About this task »
Transcribe the records word for word. Leave every picture out.

········

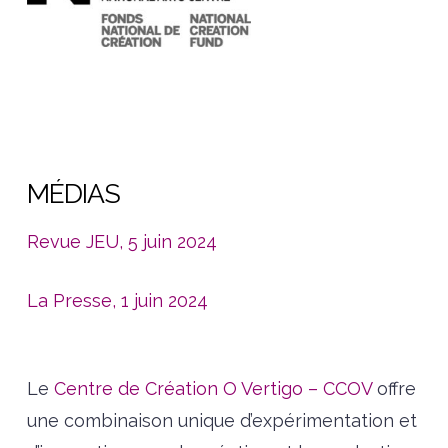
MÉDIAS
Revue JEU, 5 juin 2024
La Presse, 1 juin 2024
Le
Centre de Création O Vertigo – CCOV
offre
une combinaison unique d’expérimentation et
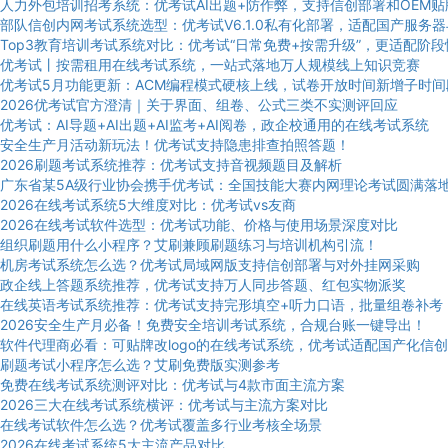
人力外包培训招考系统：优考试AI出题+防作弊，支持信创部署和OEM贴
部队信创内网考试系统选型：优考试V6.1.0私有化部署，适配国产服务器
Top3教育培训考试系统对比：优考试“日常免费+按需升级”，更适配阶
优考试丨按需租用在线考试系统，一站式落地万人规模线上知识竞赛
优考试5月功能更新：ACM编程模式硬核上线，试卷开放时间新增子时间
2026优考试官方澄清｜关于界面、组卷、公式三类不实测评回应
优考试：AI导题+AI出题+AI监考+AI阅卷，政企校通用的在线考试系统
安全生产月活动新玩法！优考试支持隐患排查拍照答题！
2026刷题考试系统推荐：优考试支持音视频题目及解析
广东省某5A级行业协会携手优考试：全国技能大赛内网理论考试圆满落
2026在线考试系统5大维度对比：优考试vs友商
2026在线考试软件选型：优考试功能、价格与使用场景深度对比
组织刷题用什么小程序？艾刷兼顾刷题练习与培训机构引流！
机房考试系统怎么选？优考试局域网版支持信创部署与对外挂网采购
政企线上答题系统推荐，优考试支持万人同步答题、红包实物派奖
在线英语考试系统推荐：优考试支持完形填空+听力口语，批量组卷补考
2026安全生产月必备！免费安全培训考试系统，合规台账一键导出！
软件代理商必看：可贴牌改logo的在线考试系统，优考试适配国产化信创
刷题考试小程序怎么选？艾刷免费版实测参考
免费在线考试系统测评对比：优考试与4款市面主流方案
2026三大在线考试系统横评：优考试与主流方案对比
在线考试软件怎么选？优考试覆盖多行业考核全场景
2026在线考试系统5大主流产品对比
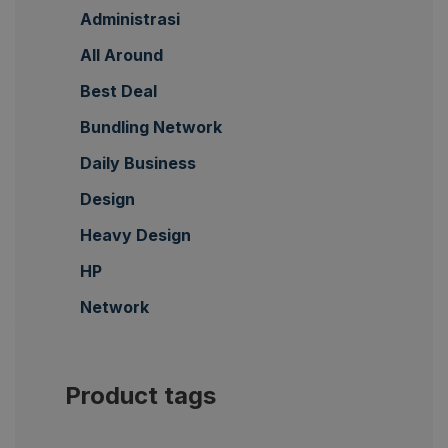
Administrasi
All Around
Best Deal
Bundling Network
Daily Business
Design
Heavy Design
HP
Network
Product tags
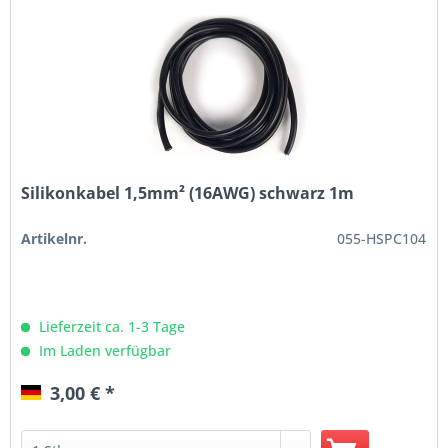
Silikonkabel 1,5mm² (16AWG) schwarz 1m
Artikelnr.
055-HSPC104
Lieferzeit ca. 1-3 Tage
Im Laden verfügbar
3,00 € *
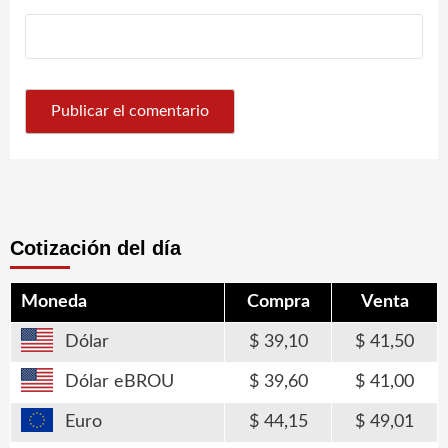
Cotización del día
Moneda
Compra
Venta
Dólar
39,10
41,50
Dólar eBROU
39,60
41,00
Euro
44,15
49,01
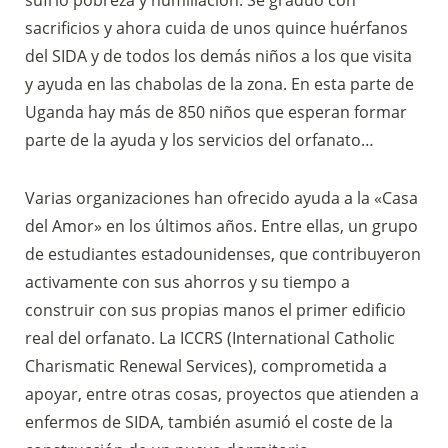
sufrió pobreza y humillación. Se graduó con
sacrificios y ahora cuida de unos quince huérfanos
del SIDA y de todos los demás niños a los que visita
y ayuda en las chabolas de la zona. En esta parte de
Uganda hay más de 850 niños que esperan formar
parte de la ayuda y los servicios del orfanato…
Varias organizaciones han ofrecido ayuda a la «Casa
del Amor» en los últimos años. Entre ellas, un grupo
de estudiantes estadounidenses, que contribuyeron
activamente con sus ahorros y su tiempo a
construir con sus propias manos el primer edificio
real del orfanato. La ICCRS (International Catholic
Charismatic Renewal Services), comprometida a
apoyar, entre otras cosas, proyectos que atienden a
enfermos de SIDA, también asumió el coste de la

········

Task result »
MÉDIAS
Revue JEU, 5 juin 2024
La Presse, 1 juin 2024
Le
Centre de Création O Vertigo – CCOV
offre
une combinaison unique d’expérimentation et
人力外包培训招考系统：优考试AI出题+防作弊，支持信创部署和OEM贴
部队信创内网考试系统选型：优考试V6.1.0私有化部署，适配国产服务器
Top3教育培训考试系统对比：优考试“日常免费+按需升级”，更适配阶
优考试丨按需租用在线考试系统，一站式落地万人规模线上知识竞赛
优考试5月功能更新：ACM编程模式硬核上线，试卷开放时间新增子时间
2026优考试官方澄清｜关于界面、组卷、公式三类不实测评回应
优考试：AI导题+AI出题+AI监考+AI阅卷，政企校通用的在线考试系统
安全生产月活动新玩法！优考试支持隐患排查拍照答题！
2026刷题考试系统推荐：优考试支持音视频题目及解析
广东省某5A级行业协会携手优考试：全国技能大赛内网理论考试圆满落
2026在线考试系统5大维度对比：优考试vs友商
2026在线考试软件选型：优考试功能、价格与使用场景深度对比
组织刷题用什么小程序？艾刷兼顾刷题练习与培训机构引流！
机房考试系统怎么选？优考试局域网版支持信创部署与对外挂网采购
政企线上答题系统推荐，优考试支持万人同步答题、红包实物派奖
在线英语考试系统推荐：优考试支持完形填空+听力口语，批量组卷补考
2026安全生产月必备！免费安全培训考试系统，合规台账一键导出！
软件代理商必看：可贴牌改logo的在线考试系统，优考试适配国产化信创
刷题考试小程序怎么选？艾刷免费版实测参考
免费在线考试系统测评对比：优考试与4款市面主流方案
2026三大在线考试系统横评：优考试与主流方案对比
在线考试软件怎么选？优考试覆盖多行业考核全场景
2026在线考试系统5大主流产品对比
Administrasi
All Around
Best Deal
Bundling Network
Daily Business
Design
Heavy Design
HP
Network
Product tags
Silikonkabel 1,5mm² (16AWG) schwarz 1m
Artikelnr.
055-HSPC104
Lieferzeit ca. 1-3 Tage
Im Laden verfügbar
3,00 € *
Cotización del día
Moneda
Compra
Venta
Dólar
39,10
41,50
Dólar eBROU
39,60
41,00
Euro
44,15
49,01
sufrió pobreza y humillación. Se graduó con
sacrificios y ahora cuida de unos quince huérfanos
del SIDA y de todos los demás niños a los que visita
y ayuda en las chabolas de la zona. En esta parte de
Uganda hay más de 850 niños que esperan formar
parte de la ayuda y los servicios del orfanato…
Varias organizaciones han ofrecido ayuda a la «Casa
del Amor» en los últimos años. Entre ellas, un grupo
de estudiantes estadounidenses, que contribuyeron
activamente con sus ahorros y su tiempo a
construir con sus propias manos el primer edificio
real del orfanato. La ICCRS (International Catholic
Charismatic Renewal Services), comprometida a
apoyar, entre otras cosas, proyectos que atienden a
enfermos de SIDA, también asumió el coste de la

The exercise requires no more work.